In connection with Katrina, I want to announce two events [taking place this week]: an All-College Gathering of Remembrance, Prayer, and Action … and a faculty panel, “What Lessons Can We Learn from this Disaster?”

In the coming weeks, the chapel will be forming a committee to plan ways for the Smith community to join the relief and rebuilding efforts during January term and spring break.

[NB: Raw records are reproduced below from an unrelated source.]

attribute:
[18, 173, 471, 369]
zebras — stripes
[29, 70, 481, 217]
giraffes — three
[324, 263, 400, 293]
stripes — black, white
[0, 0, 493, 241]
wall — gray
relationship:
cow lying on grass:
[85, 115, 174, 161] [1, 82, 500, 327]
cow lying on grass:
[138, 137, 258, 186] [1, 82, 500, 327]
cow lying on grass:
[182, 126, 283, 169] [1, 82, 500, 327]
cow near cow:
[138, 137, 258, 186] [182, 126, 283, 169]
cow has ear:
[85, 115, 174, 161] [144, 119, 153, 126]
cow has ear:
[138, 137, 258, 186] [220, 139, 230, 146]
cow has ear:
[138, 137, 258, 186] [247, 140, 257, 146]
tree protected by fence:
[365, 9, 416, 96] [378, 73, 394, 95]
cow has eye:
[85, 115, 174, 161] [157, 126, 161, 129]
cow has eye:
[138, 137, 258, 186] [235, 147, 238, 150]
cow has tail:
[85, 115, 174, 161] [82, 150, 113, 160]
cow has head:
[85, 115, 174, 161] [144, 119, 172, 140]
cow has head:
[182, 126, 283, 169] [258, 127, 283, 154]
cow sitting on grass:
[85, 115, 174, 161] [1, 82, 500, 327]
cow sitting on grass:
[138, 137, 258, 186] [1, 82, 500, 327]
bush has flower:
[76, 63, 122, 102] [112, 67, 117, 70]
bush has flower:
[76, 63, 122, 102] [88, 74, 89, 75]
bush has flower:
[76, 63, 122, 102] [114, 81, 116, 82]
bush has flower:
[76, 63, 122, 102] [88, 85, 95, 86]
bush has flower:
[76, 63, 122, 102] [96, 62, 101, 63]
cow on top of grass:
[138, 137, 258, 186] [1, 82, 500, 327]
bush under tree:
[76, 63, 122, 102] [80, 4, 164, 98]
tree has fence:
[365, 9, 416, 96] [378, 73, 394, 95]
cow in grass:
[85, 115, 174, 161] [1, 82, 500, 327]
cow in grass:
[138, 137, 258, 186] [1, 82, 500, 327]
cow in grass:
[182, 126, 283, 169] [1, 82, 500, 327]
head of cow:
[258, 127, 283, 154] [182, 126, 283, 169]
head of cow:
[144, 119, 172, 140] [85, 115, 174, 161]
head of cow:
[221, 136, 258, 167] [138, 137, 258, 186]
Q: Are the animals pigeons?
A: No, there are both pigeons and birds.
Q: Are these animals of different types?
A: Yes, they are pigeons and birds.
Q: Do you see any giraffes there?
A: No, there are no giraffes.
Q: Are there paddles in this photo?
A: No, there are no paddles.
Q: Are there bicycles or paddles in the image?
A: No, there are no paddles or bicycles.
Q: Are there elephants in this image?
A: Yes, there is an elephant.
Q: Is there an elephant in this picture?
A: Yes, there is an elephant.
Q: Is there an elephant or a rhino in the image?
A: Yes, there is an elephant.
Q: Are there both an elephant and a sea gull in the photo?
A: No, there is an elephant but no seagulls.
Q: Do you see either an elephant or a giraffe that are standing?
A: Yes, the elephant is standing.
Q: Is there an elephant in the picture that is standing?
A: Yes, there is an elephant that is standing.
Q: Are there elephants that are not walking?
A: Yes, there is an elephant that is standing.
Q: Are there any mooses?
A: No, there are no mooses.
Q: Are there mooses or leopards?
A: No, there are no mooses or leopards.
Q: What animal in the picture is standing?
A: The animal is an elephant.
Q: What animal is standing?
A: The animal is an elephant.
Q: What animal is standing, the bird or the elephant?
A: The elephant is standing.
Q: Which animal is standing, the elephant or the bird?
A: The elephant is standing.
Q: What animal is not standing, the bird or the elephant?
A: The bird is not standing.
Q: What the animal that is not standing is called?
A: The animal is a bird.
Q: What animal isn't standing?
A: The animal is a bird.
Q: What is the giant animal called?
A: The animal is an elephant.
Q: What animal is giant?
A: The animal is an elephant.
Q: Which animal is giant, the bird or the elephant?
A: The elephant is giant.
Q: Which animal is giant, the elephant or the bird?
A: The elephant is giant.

I urge that our service to the community extend throughout the year. This year, I would like each house to design and carry out one community service project, whether for the victims of Hurricane Katrina or for people in our own community. For the house whose project makes the greatest difference to those it seeks to help, the college will make a contribution, in your house’s name, to the charitable organization of your choice. I will be giving you more details about this project in the coming weeks, including ways houses can link to organizations in our community that need help.

I also want to ask you to join in Smith’s efforts to promote a sustainable environment. Like community service, sustainability has important roots in the college’s history. The college’s founders believed strongly in the teaching power of nature. We must use natural resources wisely and carefully, in order not to impoverish the future. I have been very impressed with student activism in regard to clean energy last year. Students initiated paperless month. Students circulated a petition supporting the purchase of energy from renewable sources; the college ranked third in the nation in the percentage of the student body supporting this initiative. The Green Team, a coalition of faculty, staff, and students, has recommended many simple steps each of us can take to reduce our energy consumption. We will be building a co-generation plant on campus to reduce our green gas emissions and our use of energy. The new building that we are constructing for engineering and the molecular sciences will be a green building -- not in color, but in its use of energy -- and it will contain a co-generation system, designed by our own engineering students, for which we received funding this summer. This year, I will be working with students, faculty, and staff to identify ways in which we can all save energy and help reduce our emission of greenhouse gasses, and thereby reduce global warming and climate change.

I talk often about the Grécourt Gates, the gates in front of College Hall that commemorate the work of the Smith College Relief Unit, who went to France in 1917 to help rebuild villages destroyed by the Great War. Those gates have seemed a particularly powerful symbol in the past week, as we have watched a city within our own borders, with important French roots, suffer an equally destructive and traumatic event. I hope we can look back at that symbol in imagining ways the college now can help the victims of Katrina.